Given a polynomial: $f(x) = x^2 + 2x + 2$ over $GF(3)$. I want to know if i can use it to construct $GF(3^2)$.
My approach:
- This equation satisfies first condition: A primitive polynomial is irreducible.
- The second condition i'm trying to confirm is that i can use it generate $GF(3^2)$.
$\alpha^2 + 2\alpha + 2 \rightarrow \alpha^2 = \alpha + 1$.
$\alpha^1 = \alpha$
$\alpha^2 = \alpha+1$
$\alpha^3 = \alpha*\alpha^2 \rightarrow1 + 2\alpha $
$\alpha^4 = 2 $
$\alpha^5 = 2\alpha$
$\alpha^6 = \alpha+2$
$\alpha^7 = 1$
Now Here $\alpha^8$ should be equal to $1$ instead of $\alpha^7 .$
$\alpha^8 = \alpha$
What i am doing wrong , any help would be great.

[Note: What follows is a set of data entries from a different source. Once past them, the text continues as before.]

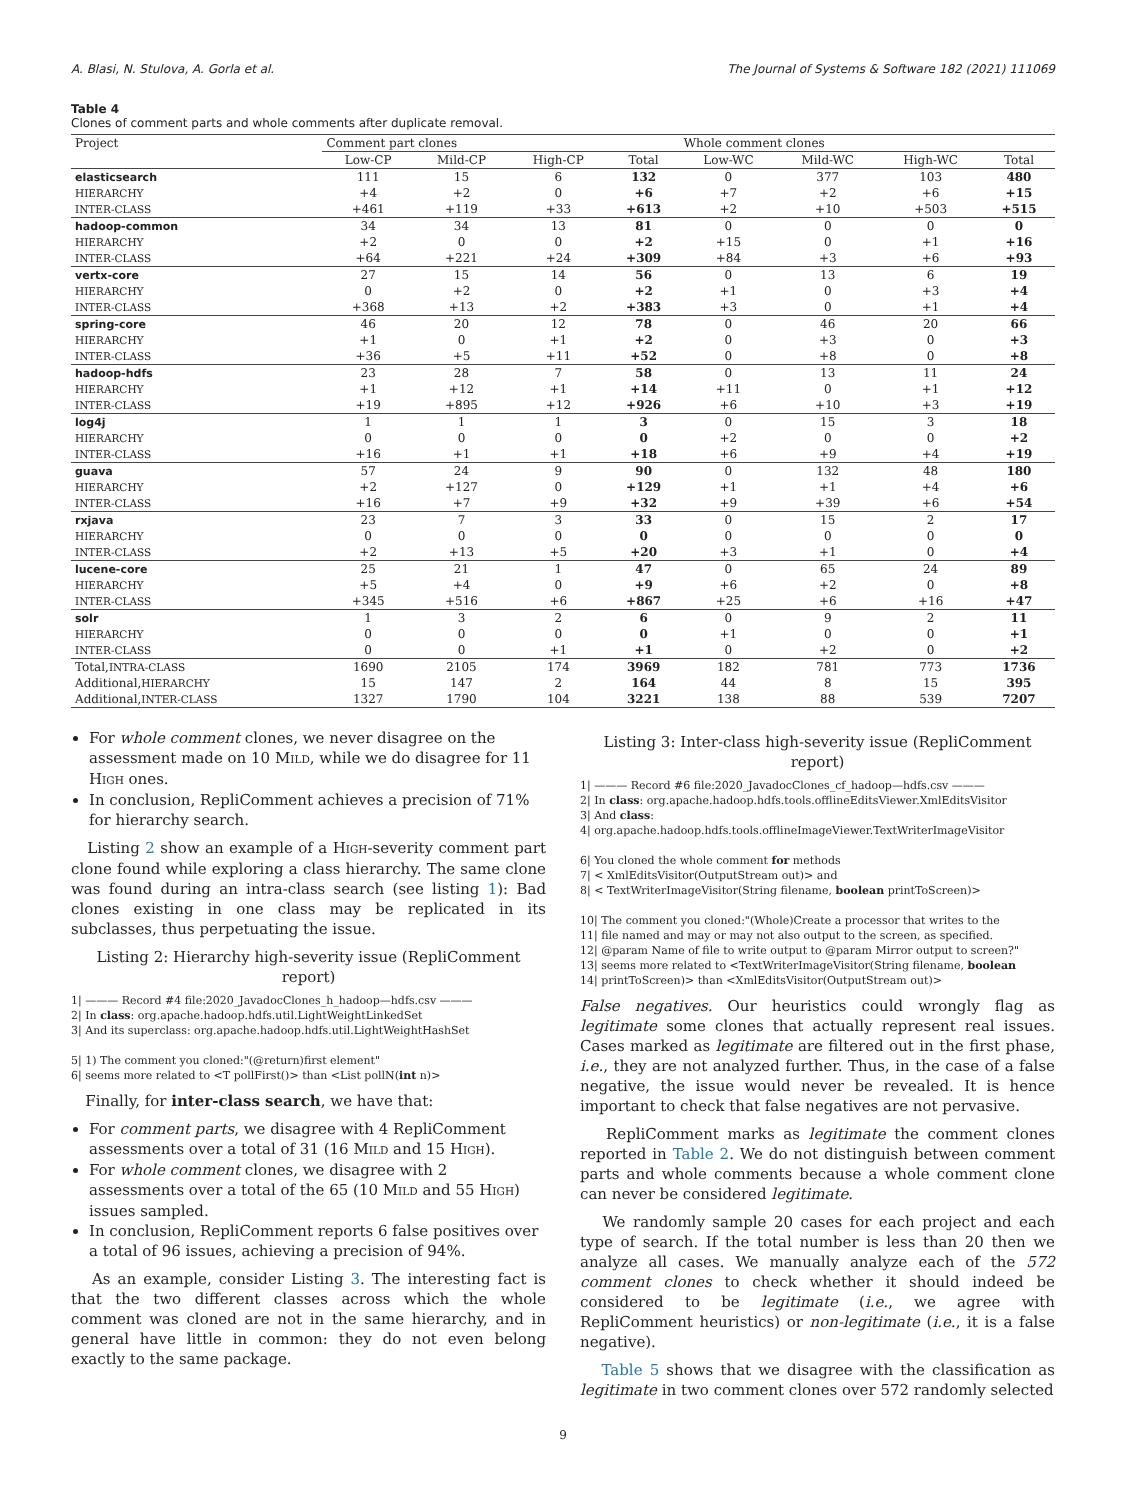A. Blasi, N. Stulova, A. Gorla et al. The Journal of Systems & Software 182 (2021) 111069
Table 4
Clones of comment parts and whole comments after duplicate removal.
| Project | Comment part clones | | | | Whole comment clones | | | |
| --- | --- | --- | --- | --- | --- | --- | --- | --- |
| | Low-CP | Mild-CP | High-CP | Total | Low-WC | Mild-WC | High-WC | Total |
| elasticsearch | 111 | 15 | 6 | 132 | 0 | 377 | 103 | 480 |
| HIERARCHY | +4 | +2 | 0 | +6 | +7 | +2 | +6 | +15 |
| INTER-CLASS | +461 | +119 | +33 | +613 | +2 | +10 | +503 | +515 |
| hadoop-common | 34 | 34 | 13 | 81 | 0 | 0 | 0 | 0 |
| HIERARCHY | +2 | 0 | 0 | +2 | +15 | 0 | +1 | +16 |
| INTER-CLASS | +64 | +221 | +24 | +309 | +84 | +3 | +6 | +93 |
| vertx-core | 27 | 15 | 14 | 56 | 0 | 13 | 6 | 19 |
| HIERARCHY | 0 | +2 | 0 | +2 | +1 | 0 | +3 | +4 |
| INTER-CLASS | +368 | +13 | +2 | +383 | +3 | 0 | +1 | +4 |
| spring-core | 46 | 20 | 12 | 78 | 0 | 46 | 20 | 66 |
| HIERARCHY | +1 | 0 | +1 | +2 | 0 | +3 | 0 | +3 |
| INTER-CLASS | +36 | +5 | +11 | +52 | 0 | +8 | 0 | +8 |
| hadoop-hdfs | 23 | 28 | 7 | 58 | 0 | 13 | 11 | 24 |
| HIERARCHY | +1 | +12 | +1 | +14 | +11 | 0 | +1 | +12 |
| INTER-CLASS | +19 | +895 | +12 | +926 | +6 | +10 | +3 | +19 |
| log4j | 1 | 1 | 1 | 3 | 0 | 15 | 3 | 18 |
| HIERARCHY | 0 | 0 | 0 | 0 | +2 | 0 | 0 | +2 |
| INTER-CLASS | +16 | +1 | +1 | +18 | +6 | +9 | +4 | +19 |
| guava | 57 | 24 | 9 | 90 | 0 | 132 | 48 | 180 |
| HIERARCHY | +2 | +127 | 0 | +129 | +1 | +1 | +4 | +6 |
| INTER-CLASS | +16 | +7 | +9 | +32 | +9 | +39 | +6 | +54 |
| rxjava | 23 | 7 | 3 | 33 | 0 | 15 | 2 | 17 |
| HIERARCHY | 0 | 0 | 0 | 0 | 0 | 0 | 0 | 0 |
| INTER-CLASS | +2 | +13 | +5 | +20 | +3 | +1 | 0 | +4 |
| lucene-core | 25 | 21 | 1 | 47 | 0 | 65 | 24 | 89 |
| HIERARCHY | +5 | +4 | 0 | +9 | +6 | +2 | 0 | +8 |
| INTER-CLASS | +345 | +516 | +6 | +867 | +25 | +6 | +16 | +47 |
| solr | 1 | 3 | 2 | 6 | 0 | 9 | 2 | 11 |
| HIERARCHY | 0 | 0 | 0 | 0 | +1 | 0 | 0 | +1 |
| INTER-CLASS | 0 | 0 | +1 | +1 | 0 | +2 | 0 | +2 |
| Total, INTRA-CLASS | 1690 | 2105 | 174 | 3969 | 182 | 781 | 773 | 1736 |
| Additional, HIERARCHY | 15 | 147 | 2 | 164 | 44 | 8 | 15 | 395 |
| Additional, INTER-CLASS | 1327 | 1790 | 104 | 3221 | 138 | 88 | 539 | 7207 |
For whole comment clones, we never disagree on the assessment made on 10 MILD, while we do disagree for 11 HIGH ones.
In conclusion, RepliComment achieves a precision of 71% for hierarchy search.
Listing 2 show an example of a HIGH-severity comment part clone found while exploring a class hierarchy. The same clone was found during an intra-class search (see listing 1): Bad clones existing in one class may be replicated in its subclasses, thus perpetuating the issue.
Listing 2: Hierarchy high-severity issue (RepliComment report)
1| ——— Record #4 file:2020_JavadocClones_h_hadoop—hdfs.csv ———
2| In class: org.apache.hadoop.hdfs.util.LightWeightLinkedSet
3| And its superclass: org.apache.hadoop.hdfs.util.LightWeightHashSet
5| 1) The comment you cloned:"(@return)first element"
6| seems more related to <T pollFirst()> than <List pollN(int n)>
Finally, for inter-class search, we have that:
For comment parts, we disagree with 4 RepliComment assessments over a total of 31 (16 MILD and 15 HIGH).
For whole comment clones, we disagree with 2 assessments over a total of the 65 (10 MILD and 55 HIGH) issues sampled.
In conclusion, RepliComment reports 6 false positives over a total of 96 issues, achieving a precision of 94%.
As an example, consider Listing 3. The interesting fact is that the two different classes across which the whole comment was cloned are not in the same hierarchy, and in general have little in common: they do not even belong exactly to the same package.
Listing 3: Inter-class high-severity issue (RepliComment report)
1| ——— Record #6 file:2020_JavadocClones_cf_hadoop—hdfs.csv ———
2| In class: org.apache.hadoop.hdfs.tools.offlineEditsViewer.XmlEditsVisitor
3| And class:
4| org.apache.hadoop.hdfs.tools.offlineImageViewer.TextWriterImageVisitor
6| You cloned the whole comment for methods
7| < XmlEditsVisitor(OutputStream out)> and
8| < TextWriterImageVisitor(String filename, boolean printToScreen)>
10| The comment you cloned:"(Whole)Create a processor that writes to the
11| file named and may or may not also output to the screen, as specified.
12| @param Name of file to write output to @param Mirror output to screen?"
13| seems more related to <TextWriterImageVisitor(String filename, boolean
14| printToScreen)> than <XmlEditsVisitor(OutputStream out)>
False negatives. Our heuristics could wrongly flag as legitimate some clones that actually represent real issues. Cases marked as legitimate are filtered out in the first phase, i.e., they are not analyzed further. Thus, in the case of a false negative, the issue would never be revealed. It is hence important to check that false negatives are not pervasive.
RepliComment marks as legitimate the comment clones reported in Table 2. We do not distinguish between comment parts and whole comments because a whole comment clone can never be considered legitimate.
We randomly sample 20 cases for each project and each type of search. If the total number is less than 20 then we analyze all cases. We manually analyze each of the 572 comment clones to check whether it should indeed be considered to be legitimate (i.e., we agree with RepliComment heuristics) or non-legitimate (i.e., it is a false negative).
Table 5 shows that we disagree with the classification as legitimate in two comment clones over 572 randomly selected
9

It strikes me that our OP Khan Saab's calculations of the powers of $\alpha$ are OK through $\alpha^5$, but there is an error in $\alpha^6$. With
$\alpha^2 = \alpha + 1, \tag 1$
we have, correctly,
$\alpha^5 = 2 \alpha; \tag 2$
then
$\alpha^6 = 2 \alpha^2 = 2 \alpha + 2, \tag 3$
not $\alpha^6 = \alpha + 2$!
Continuing:
$\alpha^7 = 2\alpha^2 + 2\alpha = 2(\alpha + 1) + 2\alpha = \alpha + 2; \tag 4$
$\alpha^8 = \alpha^2 + 2\alpha = \alpha + 1 + 2\alpha = 1! \tag 5$
easy, you know the way it's supposed to be!